Hazreti Muhammed'in önderliğindeki İslam Devleti, 11 Ocak 630 tarihinde Mekke'nin fethiyle büyük bir zafer kazanarak adil bir siyasi ve ekonomik sistemin temellerini atmış, barış ve huzur ortamı hâkim kılınmıştır. Bu tarihi olay, sadece Mekke'yi değil, tüm İslam dünyasını dönüştüren derin etkiler bırakmıştır.
Ankara Yıldırım Beyazıt Üniversitesi İlahiyat Fakültesi İslam Tarihi ve Sanatları Bölümü Öğretim Üyesi Prof. Dr. Cafer Acar, bu fetih hakkında AA muhabirine açıklamalarda bulunarak, Hazreti Muhammed'in Mekke'deki İslam davasını ve yalnızca Allah'a kulluk edilmesi gerektiği mesajını tüm insanlığa duyurmak için verdiği mücadeleyi anlattı.
Hazreti Muhammed'in Kararlılığı ve Mücadelesi
Prof. Dr. Acar, Hazreti Muhammed'in davasını Medine'ye hicret ettikten sonra da sürdürdüğünü vurguladı. Acar, "En büyük direnci, Mekkeli müşriklerden gördü. Peygamberimizi Medine'de de rahat bırakmadılar, yerleşik Yahudilerle işbirliği yaptılar," dedi. Medine'ye hicretinin ardından yaşanan zorlukları anlatan Acar, Hazreti Muhammed'in en büyük direnci Mekkeli müşriklerden aldığını ve yine onların engellemeleriyle karşılaştığını söyledi.

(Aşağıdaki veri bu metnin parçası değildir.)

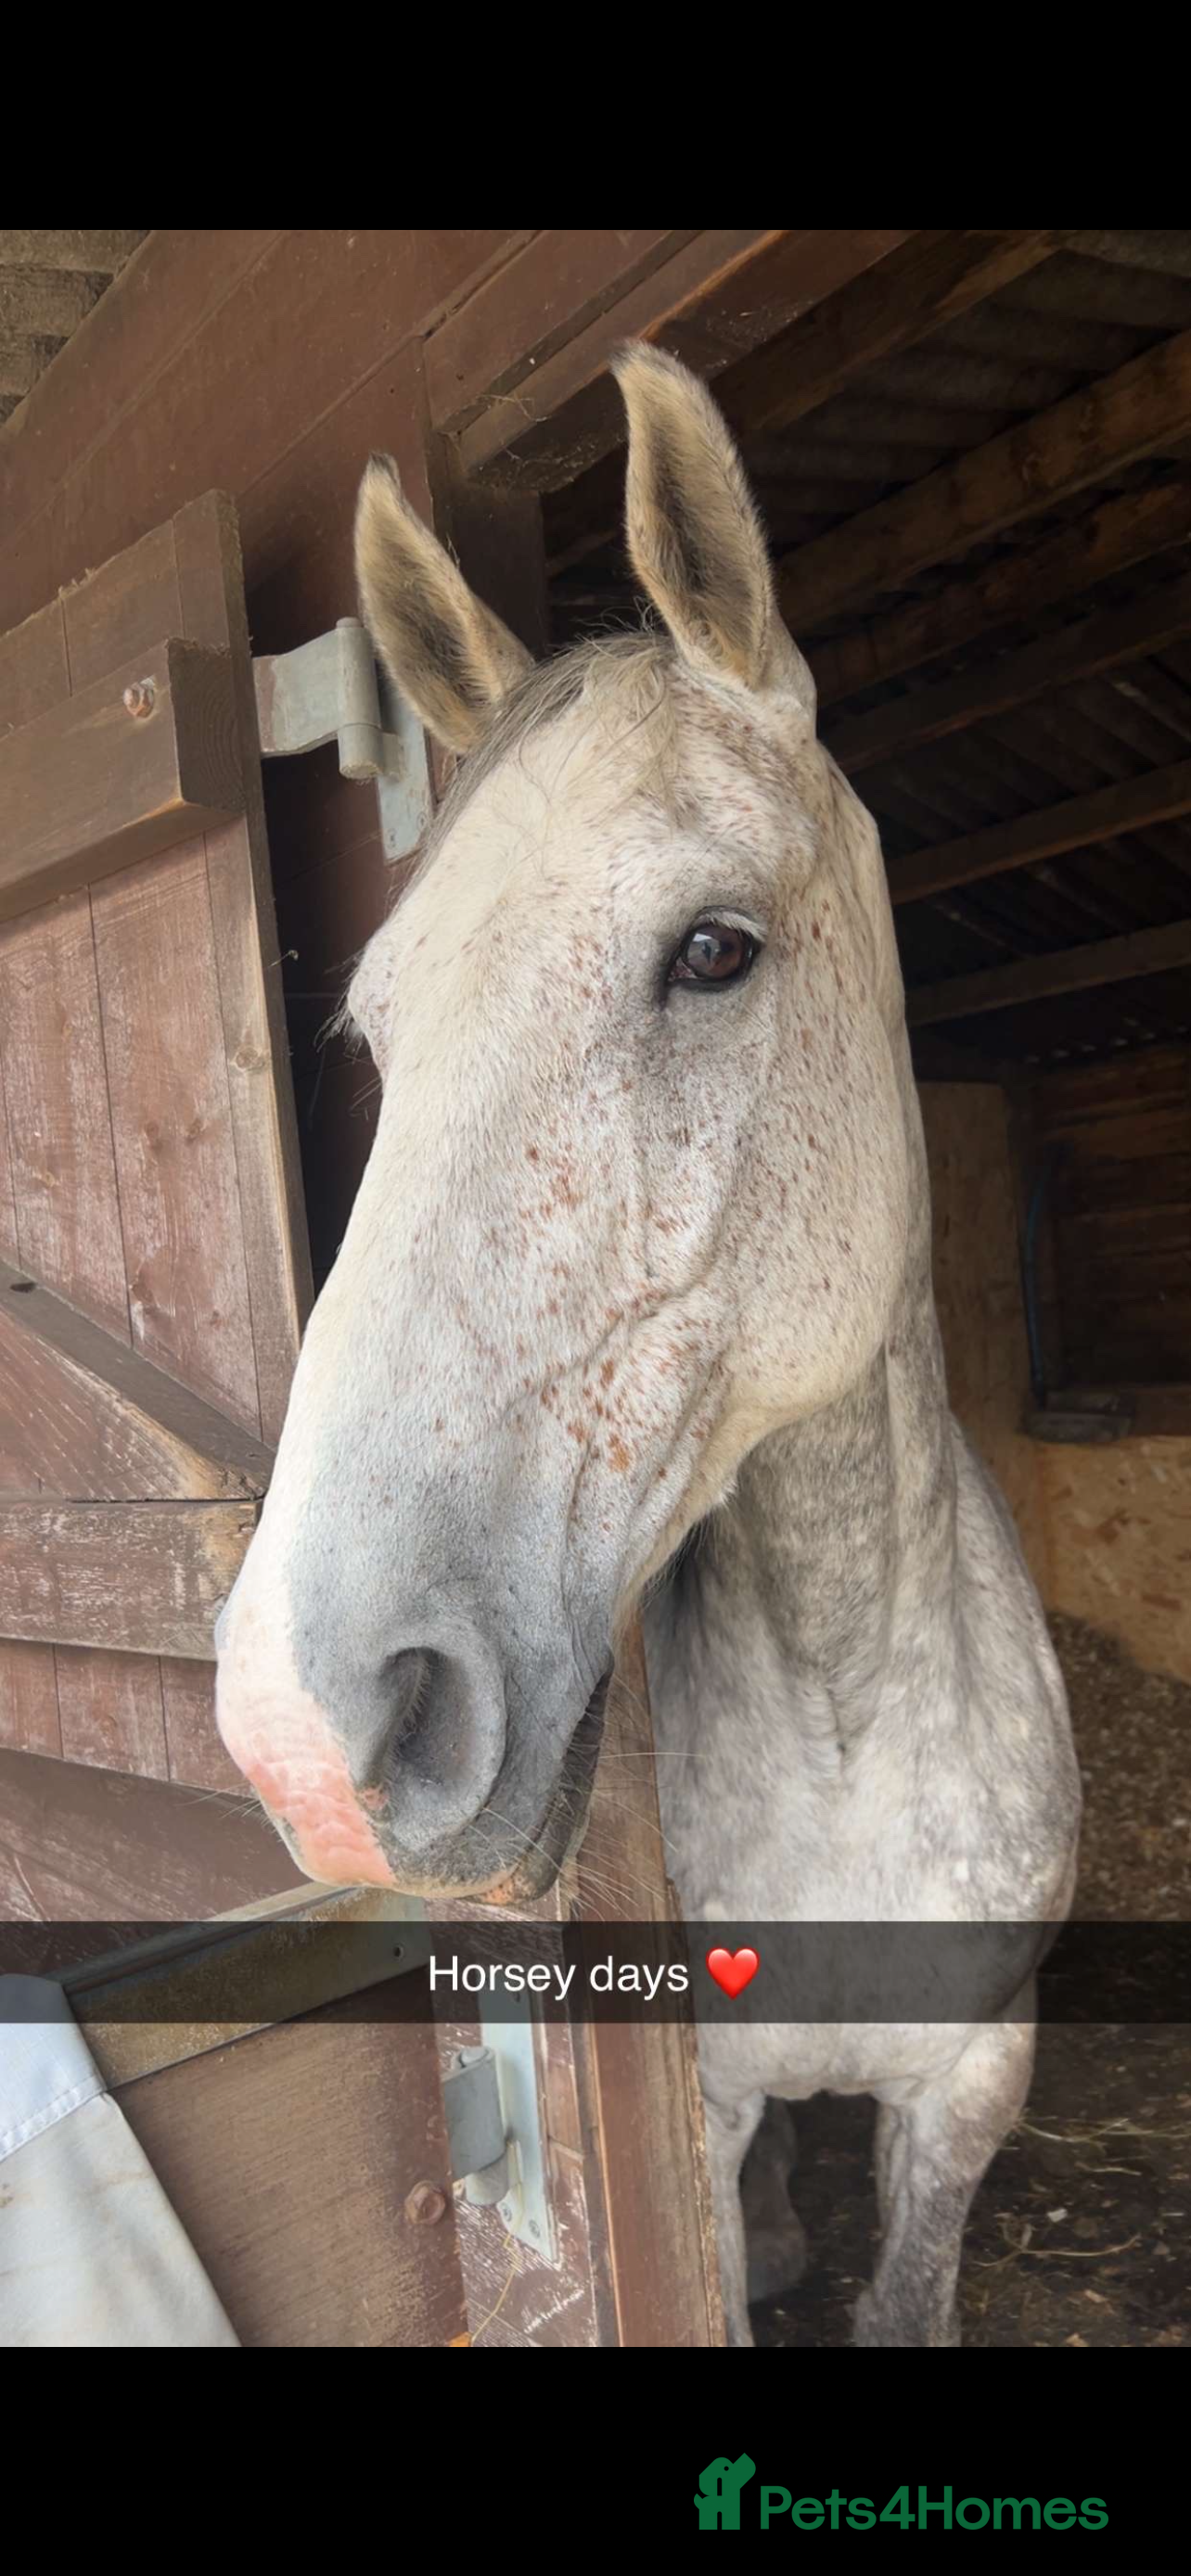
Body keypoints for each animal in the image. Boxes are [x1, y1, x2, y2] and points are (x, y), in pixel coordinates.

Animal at [215, 345, 1080, 2345]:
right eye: (380, 1026)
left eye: (712, 949)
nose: (302, 1734)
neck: (847, 1714)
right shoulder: (703, 2108)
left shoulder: (969, 2095)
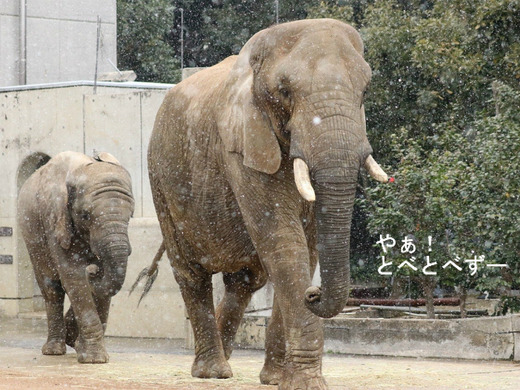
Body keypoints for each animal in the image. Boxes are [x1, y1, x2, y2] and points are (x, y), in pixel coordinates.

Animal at [17, 151, 134, 364]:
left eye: (130, 215)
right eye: (86, 215)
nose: (93, 270)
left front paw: (81, 347)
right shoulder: (55, 220)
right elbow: (73, 276)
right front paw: (94, 359)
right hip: (32, 239)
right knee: (52, 288)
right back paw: (54, 350)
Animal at [146, 19, 386, 390]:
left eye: (365, 92)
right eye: (284, 91)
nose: (314, 294)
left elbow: (307, 245)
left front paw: (278, 380)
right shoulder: (242, 145)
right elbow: (283, 242)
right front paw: (306, 384)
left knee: (246, 280)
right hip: (160, 177)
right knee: (191, 273)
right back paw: (212, 371)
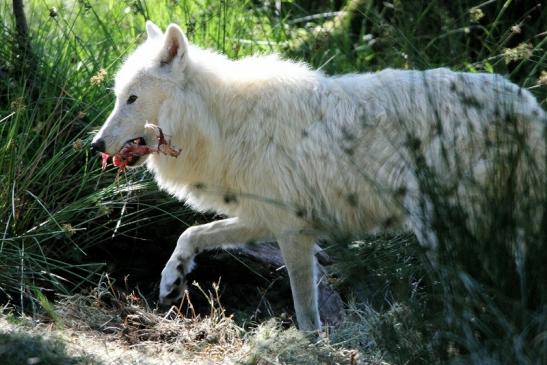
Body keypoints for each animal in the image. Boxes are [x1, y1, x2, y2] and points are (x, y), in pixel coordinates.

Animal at [92, 21, 544, 332]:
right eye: (117, 96)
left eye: (132, 98)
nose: (95, 144)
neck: (223, 122)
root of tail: (531, 108)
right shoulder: (263, 218)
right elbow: (192, 234)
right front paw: (172, 279)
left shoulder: (293, 230)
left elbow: (305, 307)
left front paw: (311, 342)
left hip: (444, 232)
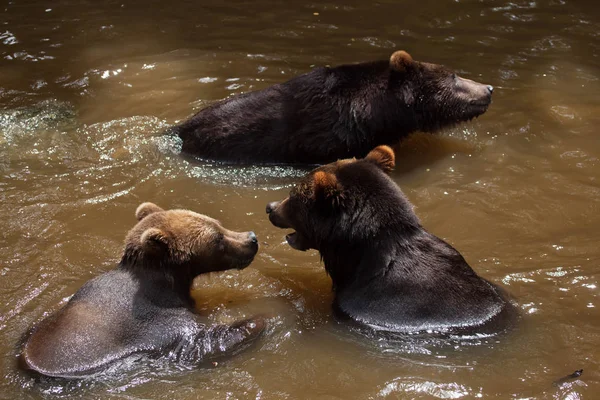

Hudeybiye Antlaşması ve Mekke'ye Giden Süreç
Hazreti Muhammed'in Mekke'ye geri dönüşünün yolunu açan olaylardan biri de Hudeybiye Antlaşması'dır. Prof. Dr. Acar, Hazreti Muhammed'in 1400 kişilik bir grupla umre yapmak üzere Mekke'ye gitmesini ancak Mekkeli müşriklerin tavaf yapmasını engellemesini anlattı. Bu engellemeye rağmen Peygamberimizin tavrı, barışçıl bir çözüm arayışını ortaya koymuştur. Hudeybiye Antlaşması'nın ardından iki yıl içinde Mekkeli müşriklerin anlaşmayı ihlal etmeleri üzerine Hazreti Muhammed, büyük bir stratejik hazırlıkla Mekke'yi fethetmek üzere harekete geçmiştir.
Mekke'nin Fethi: Strateji ve Barış
Prof. Dr. Acar, Hazreti Muhammed'in Mekke'ye yönelik stratejisini detaylı bir şekilde açıkladı. Acar, "Peygamberimiz, Müslümanlara hedefi söylemeden önce kuzeye doğru 200 kişilik bir birlik gönderdi. Mekke'ye ilerleyen 10 bin kişilik orduyu, Mekkeli müşriklerin fark etmeyeceği şekilde gizlice yönlendirdi," dedi. Hazreti Muhammed'in stratejisi, sükunet içinde bir fetih gerçekleştirmekti. Sonunda, Mekkeli müşrikler, savaşa gerek kalmadan teslim oldular. Mekke, herhangi bir çatışma olmaksızın barışçıl bir şekilde fethedildi.
Fethi Getiren Gönüllerin Fethedilmesidir
Mekke'nin fethinin, sadece askeri bir zafer değil, aynı zamanda gönüllerin fethedilmesi anlamına geldiğini belirten Prof. Dr. Acar, "Mekke'ye vardığında adeta Mekke zaten fethedilmişti. Mekke'nin fethinin ardından müşriklerin bağışlanması, büyük bir şefkat ve merhametle karşılanan bir durum oldu," dedi. Hazreti Muhammed'in affediciliği, Mekke'de korku ve tedirginlik içinde olan insanları etkilemiş, bu olay da İslam'ın hoşgörü ve merhamet esasına dayandığını pekiştirmiştir.
İslam Tarihindeki Önemi
Mekke'nin fethinin, İslam tarihi açısından çok önemli bir dönüm noktası olduğuna değinen Prof. Dr. Acar, "Mekke'nin İslam ile buluşması, o bölgelerdeki direncin ortadan kalkmasına vesile oldu. Aynı zamanda Mekke'deki şirk düzeninin ve putperestliğin sona erdirilmesi de İslam'ın yayılmasına büyük katkı sağlamıştır," şeklinde konuştu.
Mekke'nin fethi, sadece bir zafer değil, İslam'ın evrensel mesajının kabulü anlamına gelmiş ve yeni bir dönemin kapılarını aralamıştır. Bu tarihi olay, tüm insanlığa adalet, barış ve merhamet mesajları vermektedir.